## [Extract to read]
━━━━━━━━━━━━━━━━━━━━

Data Platform/Data Lake/Edits/Mediawiki page history
This page describes the data set that stores the page history of WMF's wikis. It lives in Analytic's Hadoop cluster and is accessible via the Hive/Beeline external table wmf.mediawiki_page_history
. For more detail of the purpose of this data set, please read Analytics/Data Lake/Page and user history reconstruction. Also visit Analytics/Data access if you don't know how to access this data set.
Schema
col_name | data_type | comment |
---|---|---|
wiki_db | string | enwiki, dewiki, eswiktionary, etc. |
page_id | bigint | Id of the page, as in the page table. |
page_artificial_id | string | Generated Id for deleted pages without real Id. |
page_creation_timestamp | string | Creation timestamp of the page. |
page_first_edit_timestamp | string | Timestamp of the page\'s first revision (can be before page_creation in restore/merge cases). |
page_title_historical | string | Historical page title, with spaces replaced by underscores. |
page_title | string | Page title as of today, with spaces replaced by underscores. |
page_namespace_historical | int | Historical namespace. |
page_namespace_is_content_historical | boolean | Whether the historical namespace is categorized as content |
page_namespace | int | Namespace as of today. |
page_namespace_is_content | boolean | Whether the current namespace is categorized as content |
page_is_redirect | boolean | In revision/page events: whether the page is currently a redirect |
page_is_deleted | boolean | Whether the page is rebuilt from a delete event |
start_timestamp | string | Timestamp from where this state applies (inclusive). |
end_timestamp | string | Timestamp to where this state applies (exclusive). |
caused_by_event_type | string | Event that caused this state (create, move, delete or restore). |
caused_by_user_id | bigint | ID from the user that caused this state. |
caused_by_user_text | string | Name of the user that caused this state |
caused_by_anonymous_user | boolean | Whether the user that caused this state was anonymous |
inferred_from | string | If non-NULL, some fields have been inferred from an inconsistency in the source data. |
source_log_id | bigint | ID of the logging table row that caused this state |
source_log_comment | string | Comment of the logging table row that caused this state |
source_log_params | map<string,string> | Parameters of the logging table row that caused this state, parsed as a map |
snapshot | string | Versioning information to keep multiple datasets (YYYY-MM for regular labs imports) |
Note the snapshot
field: It is a Hive partitions. It explicitly maps to snapshot folders in HDFS. Since the full data is present in every snapshot up to the snapshot date, you should always specify a snapshot partition predicate in the where
clause of your queries.

━━━━━━━━━━━━━━━━━━━━

## [Given records]
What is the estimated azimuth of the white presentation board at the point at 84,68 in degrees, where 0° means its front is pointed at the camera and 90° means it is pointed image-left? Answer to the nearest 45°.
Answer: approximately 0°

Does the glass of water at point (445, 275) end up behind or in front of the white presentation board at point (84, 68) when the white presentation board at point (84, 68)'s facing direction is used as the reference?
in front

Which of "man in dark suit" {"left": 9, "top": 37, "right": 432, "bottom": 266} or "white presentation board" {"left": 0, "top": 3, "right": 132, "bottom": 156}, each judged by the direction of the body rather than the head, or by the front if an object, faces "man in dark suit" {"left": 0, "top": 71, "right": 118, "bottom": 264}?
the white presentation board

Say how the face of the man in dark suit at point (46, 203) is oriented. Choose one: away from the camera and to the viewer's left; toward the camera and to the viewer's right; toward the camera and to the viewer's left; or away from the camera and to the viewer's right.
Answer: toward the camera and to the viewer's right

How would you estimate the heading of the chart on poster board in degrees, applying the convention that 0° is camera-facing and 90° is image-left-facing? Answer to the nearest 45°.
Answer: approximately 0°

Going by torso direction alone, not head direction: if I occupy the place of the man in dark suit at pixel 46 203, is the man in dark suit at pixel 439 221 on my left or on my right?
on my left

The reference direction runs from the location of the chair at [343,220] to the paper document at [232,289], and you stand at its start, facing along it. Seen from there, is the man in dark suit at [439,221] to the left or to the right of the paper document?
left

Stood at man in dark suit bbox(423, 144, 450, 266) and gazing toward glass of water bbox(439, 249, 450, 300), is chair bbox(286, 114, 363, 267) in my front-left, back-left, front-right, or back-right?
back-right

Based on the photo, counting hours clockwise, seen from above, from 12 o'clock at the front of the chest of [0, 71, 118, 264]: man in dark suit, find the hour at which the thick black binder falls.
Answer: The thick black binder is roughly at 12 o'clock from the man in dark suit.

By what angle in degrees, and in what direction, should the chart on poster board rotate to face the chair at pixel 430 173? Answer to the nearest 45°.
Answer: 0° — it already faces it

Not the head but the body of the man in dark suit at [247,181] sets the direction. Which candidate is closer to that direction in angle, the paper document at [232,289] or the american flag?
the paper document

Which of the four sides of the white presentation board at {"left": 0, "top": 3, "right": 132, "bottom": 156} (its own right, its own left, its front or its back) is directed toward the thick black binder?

━━━━━━━━━━━━━━━━━━━━

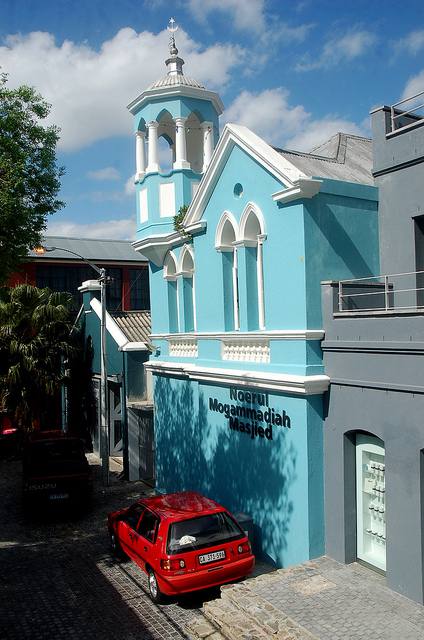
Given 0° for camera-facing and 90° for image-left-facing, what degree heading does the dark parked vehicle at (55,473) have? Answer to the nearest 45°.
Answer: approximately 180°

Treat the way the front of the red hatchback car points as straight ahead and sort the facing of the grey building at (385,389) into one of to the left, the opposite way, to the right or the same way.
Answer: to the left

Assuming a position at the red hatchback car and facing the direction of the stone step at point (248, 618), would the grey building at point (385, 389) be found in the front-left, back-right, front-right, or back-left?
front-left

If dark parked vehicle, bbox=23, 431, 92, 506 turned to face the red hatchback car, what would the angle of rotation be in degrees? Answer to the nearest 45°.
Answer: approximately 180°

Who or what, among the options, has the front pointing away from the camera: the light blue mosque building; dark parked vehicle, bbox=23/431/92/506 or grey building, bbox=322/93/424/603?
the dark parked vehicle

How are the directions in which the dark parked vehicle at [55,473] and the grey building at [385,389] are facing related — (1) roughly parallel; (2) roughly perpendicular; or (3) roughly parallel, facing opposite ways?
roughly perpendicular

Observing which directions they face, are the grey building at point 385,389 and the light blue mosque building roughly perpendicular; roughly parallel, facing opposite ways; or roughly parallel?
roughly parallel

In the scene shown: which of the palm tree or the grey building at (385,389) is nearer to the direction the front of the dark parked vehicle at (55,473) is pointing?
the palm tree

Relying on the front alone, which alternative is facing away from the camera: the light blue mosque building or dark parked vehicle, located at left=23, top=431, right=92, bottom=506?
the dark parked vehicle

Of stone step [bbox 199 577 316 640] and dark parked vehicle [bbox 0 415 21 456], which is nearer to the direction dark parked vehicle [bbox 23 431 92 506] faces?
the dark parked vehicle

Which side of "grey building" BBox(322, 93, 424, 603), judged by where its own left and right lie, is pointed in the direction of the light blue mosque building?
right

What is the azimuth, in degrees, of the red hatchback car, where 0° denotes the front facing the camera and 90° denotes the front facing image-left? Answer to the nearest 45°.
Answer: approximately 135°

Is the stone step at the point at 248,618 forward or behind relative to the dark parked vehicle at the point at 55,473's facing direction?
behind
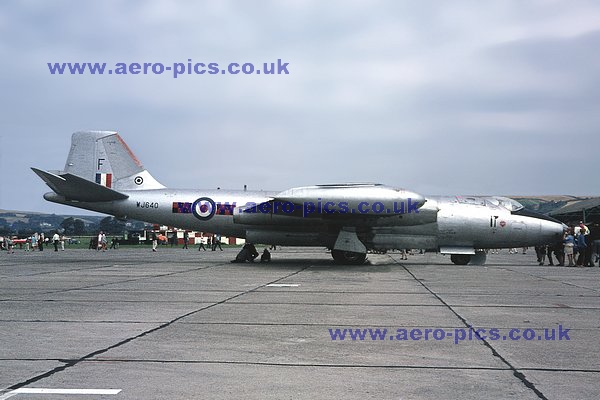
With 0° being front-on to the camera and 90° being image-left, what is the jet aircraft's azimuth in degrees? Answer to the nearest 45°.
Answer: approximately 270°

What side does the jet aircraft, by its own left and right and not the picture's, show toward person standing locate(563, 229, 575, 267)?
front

━━━━━━━━━━━━━━━━━━━━

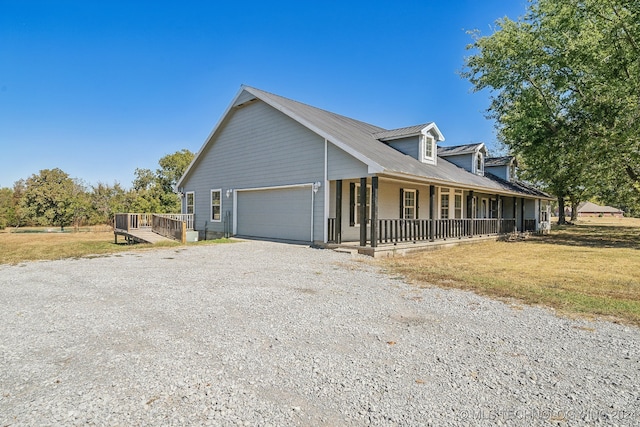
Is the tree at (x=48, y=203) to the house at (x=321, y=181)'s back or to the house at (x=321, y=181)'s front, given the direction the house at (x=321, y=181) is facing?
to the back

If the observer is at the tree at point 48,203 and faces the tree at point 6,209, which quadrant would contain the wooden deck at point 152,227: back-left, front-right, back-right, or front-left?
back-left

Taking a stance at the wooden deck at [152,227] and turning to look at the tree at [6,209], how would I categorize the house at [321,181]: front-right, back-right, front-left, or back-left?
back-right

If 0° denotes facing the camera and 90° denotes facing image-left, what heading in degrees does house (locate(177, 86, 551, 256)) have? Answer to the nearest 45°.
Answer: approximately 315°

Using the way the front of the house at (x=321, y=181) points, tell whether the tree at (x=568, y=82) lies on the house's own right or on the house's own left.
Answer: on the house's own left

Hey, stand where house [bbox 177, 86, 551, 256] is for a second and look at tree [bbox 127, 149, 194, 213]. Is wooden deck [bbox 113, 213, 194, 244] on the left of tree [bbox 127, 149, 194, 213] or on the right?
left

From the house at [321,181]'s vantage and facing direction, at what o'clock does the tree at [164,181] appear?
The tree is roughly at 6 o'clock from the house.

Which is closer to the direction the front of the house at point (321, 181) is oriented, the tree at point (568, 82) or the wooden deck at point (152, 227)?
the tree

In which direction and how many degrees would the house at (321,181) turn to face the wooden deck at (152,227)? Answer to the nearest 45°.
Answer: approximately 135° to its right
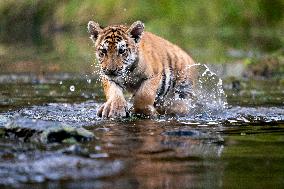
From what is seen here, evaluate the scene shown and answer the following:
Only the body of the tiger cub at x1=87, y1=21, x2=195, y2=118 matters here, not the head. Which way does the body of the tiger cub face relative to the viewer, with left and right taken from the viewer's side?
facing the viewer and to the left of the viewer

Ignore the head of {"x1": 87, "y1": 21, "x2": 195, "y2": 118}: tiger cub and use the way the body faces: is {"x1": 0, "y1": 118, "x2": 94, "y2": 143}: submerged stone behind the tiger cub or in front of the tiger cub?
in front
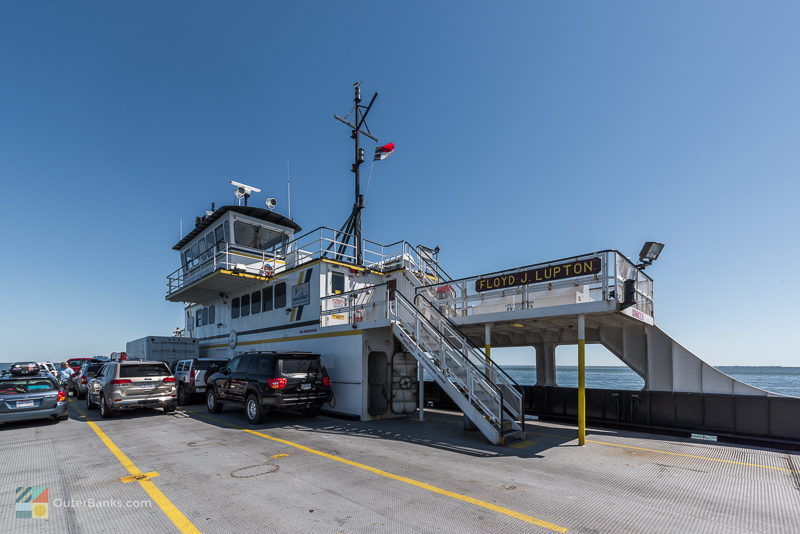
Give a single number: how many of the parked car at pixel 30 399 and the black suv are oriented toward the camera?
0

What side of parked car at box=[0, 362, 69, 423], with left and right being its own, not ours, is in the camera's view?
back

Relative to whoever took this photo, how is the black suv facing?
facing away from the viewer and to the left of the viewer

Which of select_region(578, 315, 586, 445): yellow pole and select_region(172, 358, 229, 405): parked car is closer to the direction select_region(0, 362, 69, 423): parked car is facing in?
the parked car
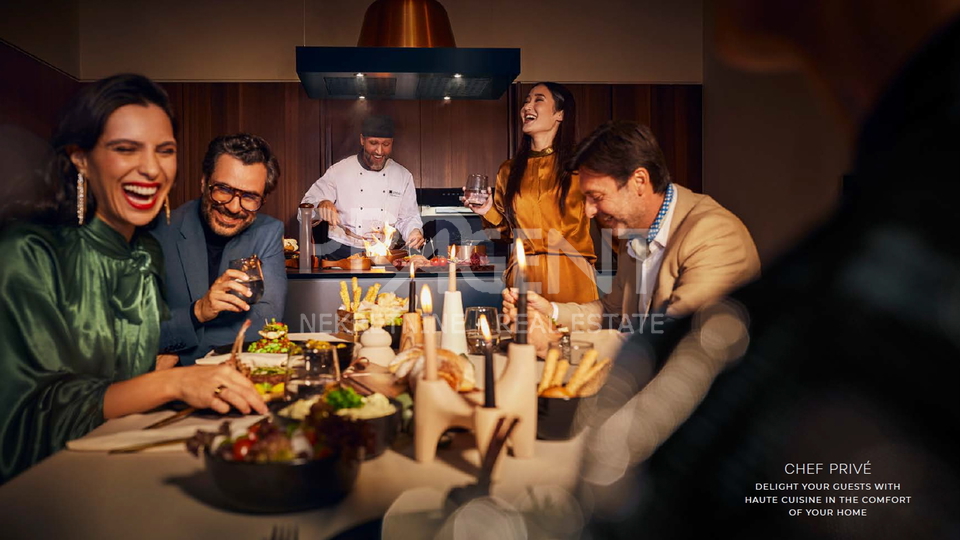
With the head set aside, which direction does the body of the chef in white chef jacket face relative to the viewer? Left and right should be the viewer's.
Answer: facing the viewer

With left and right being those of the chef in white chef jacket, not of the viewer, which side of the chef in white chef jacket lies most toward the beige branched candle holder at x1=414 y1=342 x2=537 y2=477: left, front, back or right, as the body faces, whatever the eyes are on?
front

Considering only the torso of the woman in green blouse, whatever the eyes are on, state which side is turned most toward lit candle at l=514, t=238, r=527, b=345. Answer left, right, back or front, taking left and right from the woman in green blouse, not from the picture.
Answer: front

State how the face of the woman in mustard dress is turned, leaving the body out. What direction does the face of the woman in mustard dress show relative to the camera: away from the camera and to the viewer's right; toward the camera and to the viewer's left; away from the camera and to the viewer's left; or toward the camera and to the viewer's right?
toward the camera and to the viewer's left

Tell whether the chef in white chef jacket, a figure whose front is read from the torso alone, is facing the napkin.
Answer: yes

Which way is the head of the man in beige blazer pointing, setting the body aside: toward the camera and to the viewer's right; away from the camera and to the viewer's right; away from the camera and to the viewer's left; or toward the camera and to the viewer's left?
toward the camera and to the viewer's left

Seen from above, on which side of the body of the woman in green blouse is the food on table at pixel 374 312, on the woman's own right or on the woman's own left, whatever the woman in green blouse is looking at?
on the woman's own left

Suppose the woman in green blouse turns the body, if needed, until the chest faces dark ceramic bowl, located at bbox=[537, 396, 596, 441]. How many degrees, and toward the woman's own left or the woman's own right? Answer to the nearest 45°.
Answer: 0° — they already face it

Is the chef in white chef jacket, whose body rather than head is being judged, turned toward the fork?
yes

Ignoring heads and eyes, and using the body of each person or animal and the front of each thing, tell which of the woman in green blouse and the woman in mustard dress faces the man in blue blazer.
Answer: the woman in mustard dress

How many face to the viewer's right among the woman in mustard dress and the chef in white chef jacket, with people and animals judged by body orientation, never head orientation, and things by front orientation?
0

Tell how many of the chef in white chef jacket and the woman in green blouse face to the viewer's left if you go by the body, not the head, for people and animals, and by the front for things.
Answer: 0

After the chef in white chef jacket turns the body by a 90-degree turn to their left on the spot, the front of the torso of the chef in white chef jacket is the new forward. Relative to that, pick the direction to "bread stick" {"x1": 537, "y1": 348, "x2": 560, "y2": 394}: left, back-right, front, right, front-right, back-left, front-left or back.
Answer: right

━━━━━━━━━━━━━━━━━━━━

## [Work to be completed]
Reproduce, word for word, the stretch of the page history documentation from "Data Platform/Data Lake/Edits/Mediawiki" through "this data set.".

## [Exercise solution]
Data Platform/Data Lake/Edits/Mediawiki page history
This page describes the data set that stores the page history of WMF's wikis. It lives in Analytic's Hadoop cluster and is accessible via the Hive/Beeline external table wmf.mediawiki_page_history
. For more detail of the purpose of this data set, please read Analytics/Data Lake/Page and user history reconstruction. Also visit Analytics/Data access if you don't know how to access this data set.